## YOUR TASK
Return every line from the one with "left shoulder: (495, 426)" through the one with "nose: (719, 383)", inclusive, exactly as it appears below.

## EXTRACTED DATA
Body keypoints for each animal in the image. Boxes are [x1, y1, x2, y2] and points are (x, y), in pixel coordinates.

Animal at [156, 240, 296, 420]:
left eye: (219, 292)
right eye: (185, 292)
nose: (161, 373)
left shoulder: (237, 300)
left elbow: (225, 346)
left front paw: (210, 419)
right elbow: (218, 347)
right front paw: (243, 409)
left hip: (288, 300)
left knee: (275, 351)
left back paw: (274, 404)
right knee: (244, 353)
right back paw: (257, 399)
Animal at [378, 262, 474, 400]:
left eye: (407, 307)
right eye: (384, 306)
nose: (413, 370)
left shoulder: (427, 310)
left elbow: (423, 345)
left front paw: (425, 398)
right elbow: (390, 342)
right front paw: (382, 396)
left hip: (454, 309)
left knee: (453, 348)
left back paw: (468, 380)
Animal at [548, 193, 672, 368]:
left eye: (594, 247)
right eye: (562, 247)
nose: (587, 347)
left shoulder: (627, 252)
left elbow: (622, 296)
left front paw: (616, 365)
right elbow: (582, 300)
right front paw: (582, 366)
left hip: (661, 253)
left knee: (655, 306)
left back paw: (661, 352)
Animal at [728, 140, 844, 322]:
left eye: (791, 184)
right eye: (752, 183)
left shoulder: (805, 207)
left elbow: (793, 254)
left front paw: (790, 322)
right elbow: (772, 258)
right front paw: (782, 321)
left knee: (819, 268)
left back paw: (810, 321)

* * *

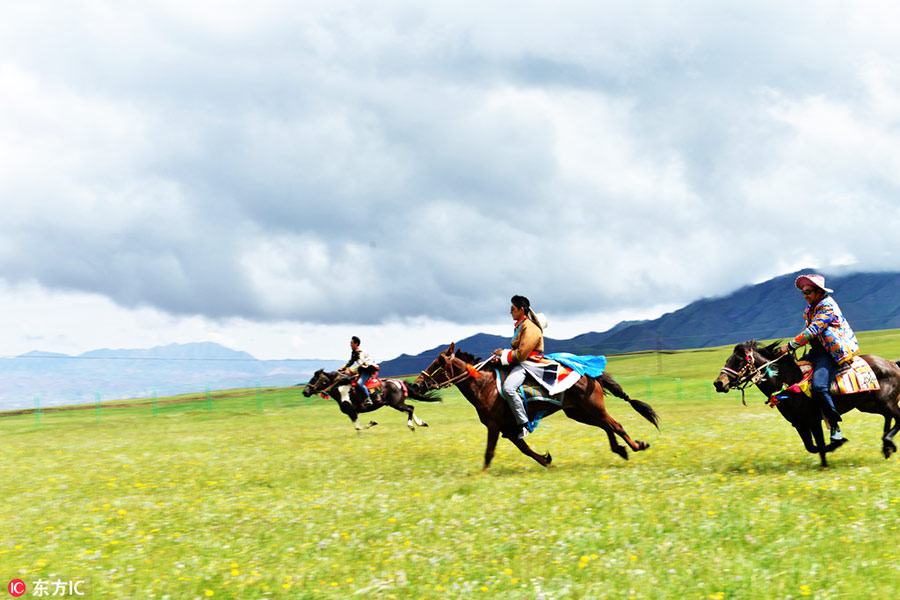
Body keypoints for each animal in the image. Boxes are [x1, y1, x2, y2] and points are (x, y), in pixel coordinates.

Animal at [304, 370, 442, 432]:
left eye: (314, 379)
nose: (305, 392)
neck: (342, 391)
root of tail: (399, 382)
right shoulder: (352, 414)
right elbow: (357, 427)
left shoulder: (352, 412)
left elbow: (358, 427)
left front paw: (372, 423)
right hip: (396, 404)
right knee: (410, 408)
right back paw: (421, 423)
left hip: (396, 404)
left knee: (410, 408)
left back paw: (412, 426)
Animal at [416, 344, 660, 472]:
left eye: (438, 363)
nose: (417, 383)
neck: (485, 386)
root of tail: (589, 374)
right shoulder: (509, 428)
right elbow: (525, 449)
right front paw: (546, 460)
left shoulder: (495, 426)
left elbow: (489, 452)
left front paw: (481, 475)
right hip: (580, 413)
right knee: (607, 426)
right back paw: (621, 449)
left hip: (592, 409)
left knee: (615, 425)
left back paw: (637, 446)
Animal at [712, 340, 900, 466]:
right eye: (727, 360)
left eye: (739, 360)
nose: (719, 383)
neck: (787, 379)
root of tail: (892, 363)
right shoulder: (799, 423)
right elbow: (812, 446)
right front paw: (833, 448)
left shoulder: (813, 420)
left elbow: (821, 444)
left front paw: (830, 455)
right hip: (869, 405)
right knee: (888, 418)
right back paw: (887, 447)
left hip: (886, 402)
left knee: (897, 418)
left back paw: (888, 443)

...

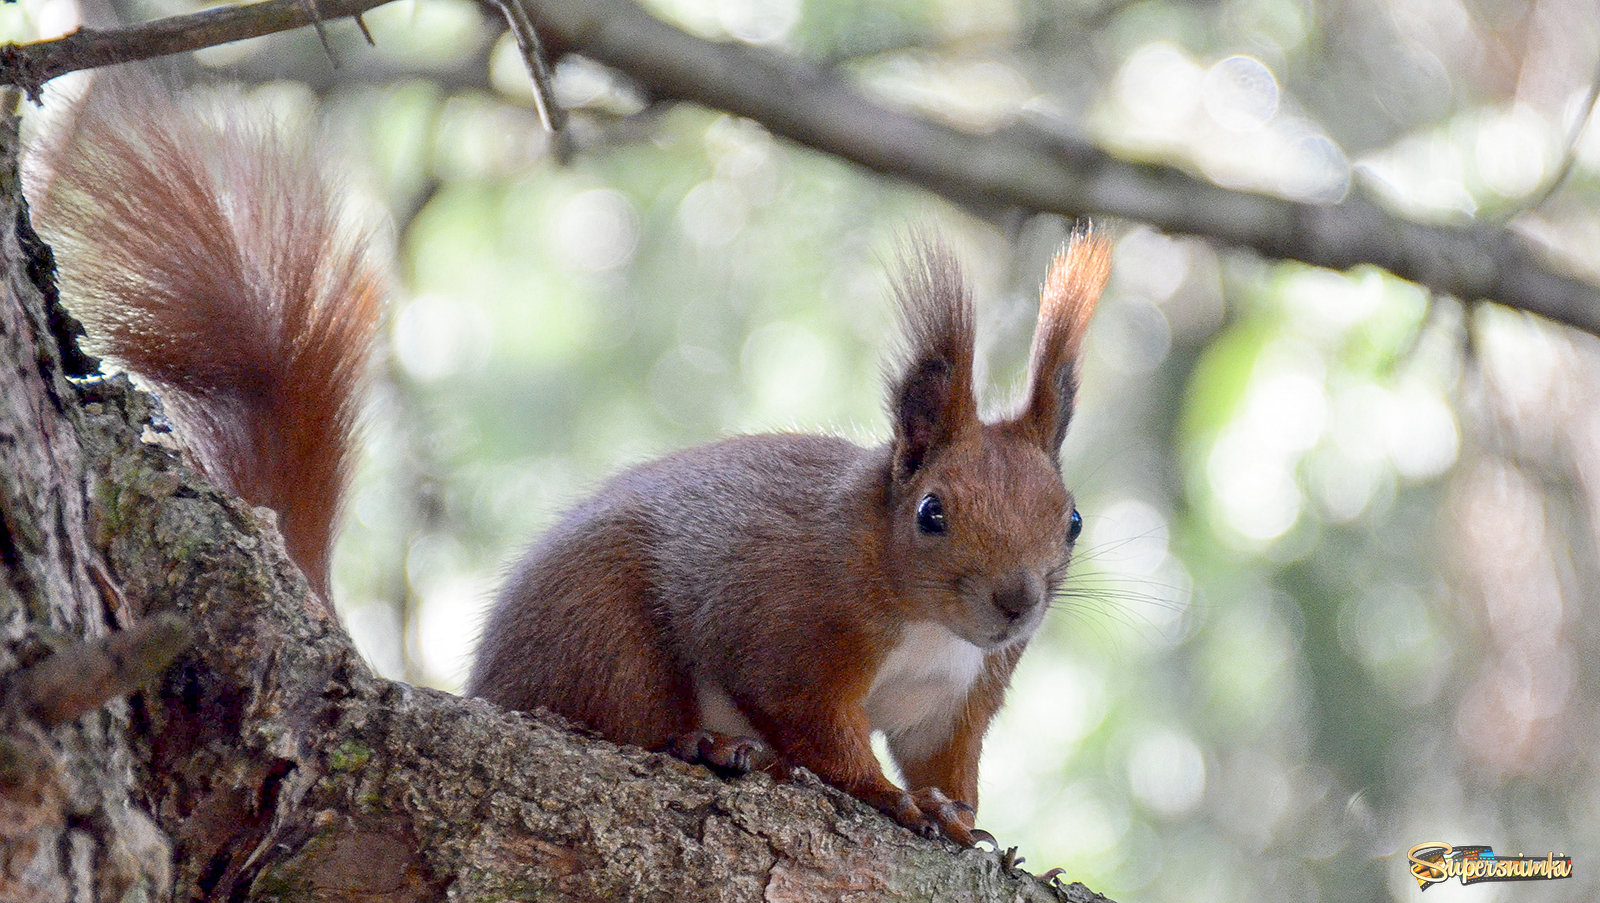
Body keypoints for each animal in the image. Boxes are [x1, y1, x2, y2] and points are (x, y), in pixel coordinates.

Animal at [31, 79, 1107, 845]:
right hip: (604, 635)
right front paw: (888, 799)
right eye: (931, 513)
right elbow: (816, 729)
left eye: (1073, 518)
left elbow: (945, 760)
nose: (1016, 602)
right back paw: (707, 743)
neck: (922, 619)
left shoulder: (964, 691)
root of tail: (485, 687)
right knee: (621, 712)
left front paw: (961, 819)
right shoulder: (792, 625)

## TASK RESULT
left shoulder: (495, 426)
left elbow: (489, 452)
left front paw: (481, 475)
right hip: (580, 413)
right knee: (607, 426)
right back paw: (621, 449)
left hip: (592, 409)
left knee: (615, 425)
left back paw: (637, 446)
Animal at [712, 340, 900, 466]:
right eye: (727, 360)
left eye: (739, 360)
nose: (719, 383)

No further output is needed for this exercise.